Oily Wells was what I can only call a disgusting profit motive disguised as a corporation disguised as a human being. He talked about his joy in finding ways to bilk us.

The Rock Singer got us all going like Freddy Mercury "Stomp, stomp, clap. Stomp, stomp, clap. Stomp, stomp, clap." Then she did her own version of the Queen song: "Bankster your a real bad force seeing your crimes all over the place. See that person with blood on their face? Your greed is a big disgrace! We will, we will stop YOU! We will, we will stop YOU!" She went on for several verses about how we were going to use good citizenship to do a takedown on business as usual for the banksters.

This guy was introduced as the Republican that ran against Nancy Pelosi last year. Turns out he's a good rapper. He rapped out one about how stupid the solutions big banks and big Democrats come up with are.

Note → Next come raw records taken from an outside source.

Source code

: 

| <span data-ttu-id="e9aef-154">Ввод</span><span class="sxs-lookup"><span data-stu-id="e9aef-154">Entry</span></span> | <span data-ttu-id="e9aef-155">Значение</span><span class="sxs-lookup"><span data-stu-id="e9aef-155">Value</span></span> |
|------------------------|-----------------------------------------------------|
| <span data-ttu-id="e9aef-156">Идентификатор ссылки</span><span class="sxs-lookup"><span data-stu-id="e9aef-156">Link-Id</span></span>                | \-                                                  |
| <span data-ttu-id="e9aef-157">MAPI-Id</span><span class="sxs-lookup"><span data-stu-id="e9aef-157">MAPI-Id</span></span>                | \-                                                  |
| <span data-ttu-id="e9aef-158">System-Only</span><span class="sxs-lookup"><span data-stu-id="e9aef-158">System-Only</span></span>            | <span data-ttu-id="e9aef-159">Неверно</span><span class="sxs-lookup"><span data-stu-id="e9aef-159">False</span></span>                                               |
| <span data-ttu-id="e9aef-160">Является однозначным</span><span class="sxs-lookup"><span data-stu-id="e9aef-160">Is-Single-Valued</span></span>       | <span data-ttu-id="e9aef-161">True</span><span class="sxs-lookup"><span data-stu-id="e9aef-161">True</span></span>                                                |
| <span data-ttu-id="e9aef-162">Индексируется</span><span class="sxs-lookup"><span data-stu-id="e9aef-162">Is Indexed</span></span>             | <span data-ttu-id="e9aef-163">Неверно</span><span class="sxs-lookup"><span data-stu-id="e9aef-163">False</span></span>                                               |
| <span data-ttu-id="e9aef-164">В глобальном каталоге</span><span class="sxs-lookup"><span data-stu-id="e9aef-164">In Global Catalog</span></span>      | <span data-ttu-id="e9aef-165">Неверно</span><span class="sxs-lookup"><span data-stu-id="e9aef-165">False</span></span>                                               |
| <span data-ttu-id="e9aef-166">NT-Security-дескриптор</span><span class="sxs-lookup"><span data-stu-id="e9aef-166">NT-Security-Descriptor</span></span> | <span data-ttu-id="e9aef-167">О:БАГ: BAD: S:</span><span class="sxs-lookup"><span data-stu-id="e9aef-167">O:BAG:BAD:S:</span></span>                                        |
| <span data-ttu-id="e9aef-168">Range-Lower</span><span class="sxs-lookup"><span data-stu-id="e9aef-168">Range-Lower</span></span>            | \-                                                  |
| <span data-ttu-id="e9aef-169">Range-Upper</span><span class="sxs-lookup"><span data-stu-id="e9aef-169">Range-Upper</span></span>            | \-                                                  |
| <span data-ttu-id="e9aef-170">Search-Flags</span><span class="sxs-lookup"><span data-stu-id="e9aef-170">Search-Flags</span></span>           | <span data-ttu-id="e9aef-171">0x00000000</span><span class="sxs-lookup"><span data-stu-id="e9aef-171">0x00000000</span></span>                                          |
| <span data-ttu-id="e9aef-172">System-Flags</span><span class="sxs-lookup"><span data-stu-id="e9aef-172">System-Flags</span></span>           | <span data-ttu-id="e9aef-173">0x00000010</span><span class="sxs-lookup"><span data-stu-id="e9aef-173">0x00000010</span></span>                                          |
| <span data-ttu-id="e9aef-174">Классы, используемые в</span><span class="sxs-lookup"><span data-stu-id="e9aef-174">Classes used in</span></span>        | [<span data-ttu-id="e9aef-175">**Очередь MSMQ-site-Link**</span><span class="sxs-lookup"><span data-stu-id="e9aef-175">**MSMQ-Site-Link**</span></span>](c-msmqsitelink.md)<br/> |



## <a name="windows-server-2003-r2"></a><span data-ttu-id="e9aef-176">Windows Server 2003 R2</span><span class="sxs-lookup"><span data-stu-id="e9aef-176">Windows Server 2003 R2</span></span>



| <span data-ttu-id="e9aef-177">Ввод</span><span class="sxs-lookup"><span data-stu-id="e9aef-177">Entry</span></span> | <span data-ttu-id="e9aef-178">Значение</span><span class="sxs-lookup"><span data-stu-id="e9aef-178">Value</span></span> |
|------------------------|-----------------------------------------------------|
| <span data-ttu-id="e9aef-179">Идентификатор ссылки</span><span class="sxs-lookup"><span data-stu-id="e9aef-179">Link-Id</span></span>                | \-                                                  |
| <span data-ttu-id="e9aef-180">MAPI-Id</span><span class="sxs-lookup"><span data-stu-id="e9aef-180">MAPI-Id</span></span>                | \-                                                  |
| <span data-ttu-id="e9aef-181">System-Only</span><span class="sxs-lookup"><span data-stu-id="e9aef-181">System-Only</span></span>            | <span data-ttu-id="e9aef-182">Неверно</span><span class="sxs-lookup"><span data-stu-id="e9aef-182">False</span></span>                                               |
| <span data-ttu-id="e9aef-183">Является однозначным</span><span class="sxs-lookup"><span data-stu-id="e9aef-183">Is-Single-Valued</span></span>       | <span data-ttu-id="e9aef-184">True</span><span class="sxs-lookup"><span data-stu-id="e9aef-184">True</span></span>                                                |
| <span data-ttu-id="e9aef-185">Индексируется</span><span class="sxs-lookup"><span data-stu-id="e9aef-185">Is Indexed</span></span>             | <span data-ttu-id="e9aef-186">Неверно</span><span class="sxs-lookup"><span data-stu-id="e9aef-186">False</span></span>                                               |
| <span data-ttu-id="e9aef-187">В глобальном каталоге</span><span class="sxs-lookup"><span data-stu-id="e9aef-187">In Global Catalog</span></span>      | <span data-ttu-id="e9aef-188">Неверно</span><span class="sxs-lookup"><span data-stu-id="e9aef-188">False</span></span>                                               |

The cops just watched. They didn't initiate anything and neither did we. Meanwhile, the cable cars were parked on the other side of the intersection, just waiting. By this time the passengers had given up on the ride and the trains weren't planning to move soon. Looked like the waiting game had reached the point where the speakers were starting to sound like more "Blah, blah, blah." The role of the event as a story telling medium had been saturated by my empty belly. Also, Virginia had to get back to work.

I got a chance to share my one minute speech, just like everybody else that wanted to say something.

We decided it was time to go. No way did we want to out wait the law. We headed for BART. Glad we went, it had been more interesting than most of my lunch breaks!